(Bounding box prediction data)
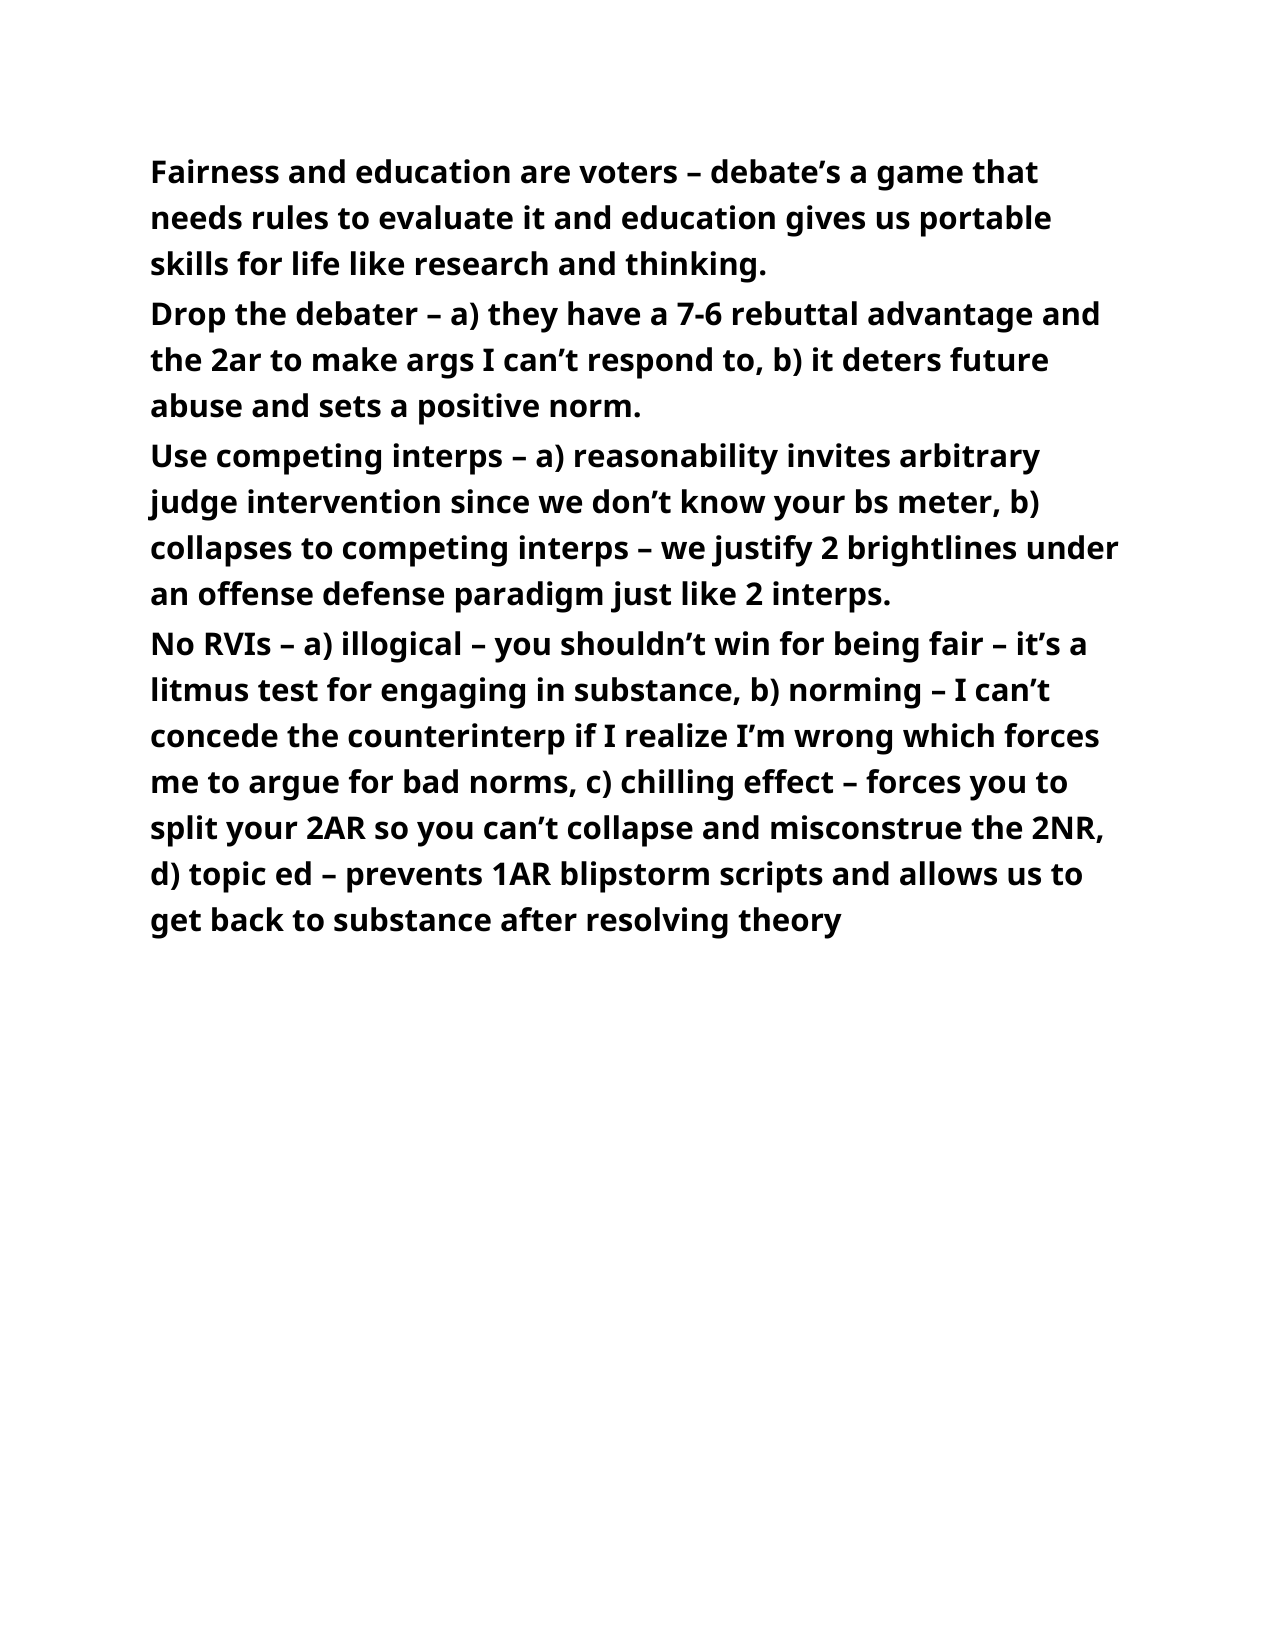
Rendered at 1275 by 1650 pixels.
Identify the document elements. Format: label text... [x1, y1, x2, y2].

subtitle Drop the debater – a) they have a 7-6 rebuttal advantage and the 2ar to make args I can’t respond to, b) it deters future abuse and sets a positive norm. [150, 292, 1125, 426]
subtitle No RVIs – a) illogical – you shouldn’t win for being fair – it’s a litmus test for engaging in substance, b) norming – I can’t concede the counterinterp if I realize I’m wrong which forces me to argue for bad norms, c) chilling effect – forces you to split your 2AR so you can’t collapse and misconstrue the 2NR, d) topic ed – prevents 1AR blipstorm scripts and allows us to get back to substance after resolving theory [150, 622, 1125, 940]
subtitle Use competing interps – a) reasonability invites arbitrary judge intervention since we don’t know your bs meter, b) collapses to competing interps – we justify 2 brightlines under an offense defense paradigm just like 2 interps. [150, 434, 1125, 614]
subtitle Fairness and education are voters – debate’s a game that needs rules to evaluate it and education gives us portable skills for life like research and thinking. [150, 150, 1125, 284]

**TASK STATEMENT**. Set down every record word for word and leave out the pictures.

**EXERCISE ANSWER**.
Rendered at 1275 by 1650 pixels.
Identify the document elements. Format: label text... [x1, y1, x2, y2].

subtitle Drop the debater – a) they have a 7-6 rebuttal advantage and the 2ar to make args I can’t respond to, b) it deters future abuse and sets a positive norm. [150, 292, 1125, 426]
subtitle No RVIs – a) illogical – you shouldn’t win for being fair – it’s a litmus test for engaging in substance, b) norming – I can’t concede the counterinterp if I realize I’m wrong which forces me to argue for bad norms, c) chilling effect – forces you to split your 2AR so you can’t collapse and misconstrue the 2NR, d) topic ed – prevents 1AR blipstorm scripts and allows us to get back to substance after resolving theory [150, 622, 1125, 940]
subtitle Use competing interps – a) reasonability invites arbitrary judge intervention since we don’t know your bs meter, b) collapses to competing interps – we justify 2 brightlines under an offense defense paradigm just like 2 interps. [150, 434, 1125, 614]
subtitle Fairness and education are voters – debate’s a game that needs rules to evaluate it and education gives us portable skills for life like research and thinking. [150, 150, 1125, 284]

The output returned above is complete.